Vibration-based structural health monitoring using large sensor networks
Deraemaeker, A.,Preumont, A.,Reynders, E.,De Roeck, G.,Kullaa, J.,Lamsa, V.,Worden, K.,Manson, G.,Barthorpe, R.,Papatheou, E.,Kudela, P.,Malinowski, P.,Ostachowicz, W.,Wandowski, T. Techno-Press 2010 Smart Structures and Systems, An International Jou Vol.6 No.3
Recent advances in hardware and instrumentation technology have allowed the possibility of deploying very large sensor arrays on structures. Exploiting the huge amount of data that can result in order to perform vibration-based structural health monitoring (SHM) is not a trivial task and requires research into a number of specific problems.
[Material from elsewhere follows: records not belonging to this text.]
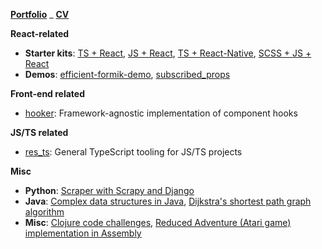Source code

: [**Portfolio**](https://resolritter.now.sh) _ [**CV**](https://resolritter.now.sh/cv)

**React-related**

- **Starter kits**: [TS + React](https://github.com/resolritter/react-ts-starter), [JS + React](https://github.com/resolritter/react-js-starter), [TS + React-Native](https://github.com/resolritter/ts-react-native-starter), [SCSS + JS + React](https://github.com/resolritter/js-react-scss-starter)
- **Demos**: [efficient-formik-demo](https://github.com/resolritter/efficient-formik-demo), [subscribed_props](https://github.com/resolritter/subscribed_props)

**Front-end related**

- [hooker](https://github.com/resolritter/hooker): Framework-agnostic implementation of component hooks

**JS/TS related**

- [res_ts](https://github.com/resolritter/res_ts): General TypeScript tooling for JS/TS projects

**Misc**

- **Python**: [Scraper with Scrapy and Django](https://github.com/resolritter/webscraper-news-portal) 
- **Java**: [Complex data structures in Java](https://github.com/resolritter/DS-Java), [Dijkstra's shortest path graph algorithm](https://github.com/resolritter/Shortest-Path-Dijkstra/tree/master/LabirintoGrafos)
- **Misc**: [Clojure code challenges](https://github.com/resolritter/clojure), [Reduced Adventure (Atari game) implementation in Assembly](https://github.com/resolritter/MIPS-Mars-Game)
In terms of pressing problems of interest, this paper discusses: the design and optimisation of appropriate sensor networks, efficient data reduction techniques, efficient and automated feature extraction methods, reliable methods to deal with environmental and operational variability, efficient training of machine learning techniques and multi-scale approaches for dealing with very local damage. The paper is a result of the ESF-S3T Eurocores project "Smart Sensing For Structural Health Monitoring" (S3HM) in which a consortium of academic partners from across Europe are attempting to address issues in the design of automated vibration-based SHM systems for structures.